Opfer eigener Erfolge

Ein zentrales politisches Thema ist auch für Schmitz die HOAI-Novelle, die die Bundesregierung für dieses Jahr versprochen hat. Besonders wichtig sind ihr angemessene Regeln und Honorarsätze für Umbauzuschläge und raumbildende Ausbauten. Der letztgenannte Begriff zeigt, wie sehr Standesvertreter in eigener Sache HOAI-prägend wirken können: Er ist eine Wortschöpfung Egon-Rudolf Haibles, des heute 80-jährigen Innenarchitekten und Honorarsachverständigen, der sich seit Jahrzehnten für die Belange seiner Kollegen einsetzt. „Ein besseres Vorbild für uns Jüngere kann ich mir nicht denken“, meint Vera Schmitz.

Ein Dauerthema für sie ist die Schärfung des Berufsprofils in der Öffentlichkeit. Da herrscht und entsteht immer wieder die Vorstellung von Innenarchitekten als rein ästhetischen Gestaltern und Verschönerern von Räumen. Sie sind da auch Opfer eigener Design-Erfolge: Schicke Wohnzimmer, Läden oder Praxen finden immer ihren Weg in einschlägige Blätter. Schmitz konstatiert: „Da hält sich hartnäckig das Doris-­Day-Image“ – und das ist von 1959, als die Schauspielerin eine Innenarchitektin in einem Film mimte, dessen ­Hollywood-Titel wörtlich übersetzt „Kissen-Gerede“ hieß.

Schmitz betont dagegen die dahinterstehende planerische und technische Leistung, die Stimmigkeit von Gestaltung, Nutzung, von Luft, Licht und Tönen. In Sachen Berufsprofil gibt sie den fröhlichen Sisyphus: „Da müssen wir ­immer und immer wieder die Komplexität unseres Tätigkeitsfeldes verdeutlichen.

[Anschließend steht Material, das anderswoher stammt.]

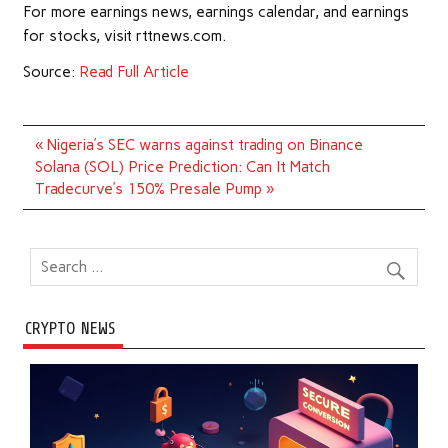
For more earnings news, earnings calendar, and earnings
for stocks, visit rttnews.com.
Source:
Read Full Article
Post
« Nigeria’s SEC warns against trading on Binance
navigation
Solana (SOL) Price Prediction: Can It Match
Tradecurve’s 150% Presale Pump »
CRYPTO NEWS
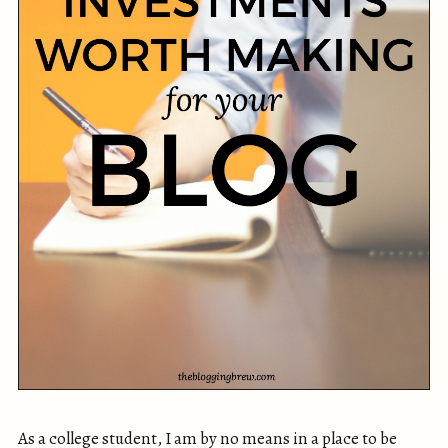
As a college student, I am by no means in a place to be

Das ist nun mal eine Daueraufgabe.“ Dass Kissen Nebensache sind, soll unter anderem die Reihe „Innenarchitektur offen“ vermitteln, die ihr Verband alle zwei Jahre kurz vor dem Tag der Architektur organisiert. Nicht als Konkurrenz-Ereignis, aber durchaus mit der Absicht, nicht zwischen lauter Hochbau-Projekten unterzugehen.

Großküchen, Kinos und Kraftwerke

Ein Dauerthema ist auch die Ausbildung. „Ein Sechs-Semester-Bachelor-Studium ist einfach zu kurz“, stellt Schmitz bündig fest. „Danach sind die Fähigkeiten noch allzu reduziert. Und die Büros, die Nachwuchskräfte einstellen, sollen dann nachholen, was die Hochschulen versäumt haben.“ Mindestens müsse ein Studium von acht Semestern absolviert werden – nicht zuletzt, damit Absolventen bundesweit in die Kammerlisten eingetragen werden können. Wünschenswert wären zehn Semester inklusive praktischer Erfahrungen. Wer sich heute mit einem Master derart qualifizieren kann, hat nach ihrer Erfahrung „beste Chancen auf dem Markt“.

Die habe man erst recht mit Spezialisierung. Schmitz kennt Kollegen, die gut von ihrem Spezial-Know-how in Sachen Großküchen, Kinos oder Kraftwerks-Leitstände leben. Oder die ihre Tätigkeit über die klassische Innenarchitektur hinaus erweitern – als Gutachter, Bewerter, Berater und Manager von Immobilien.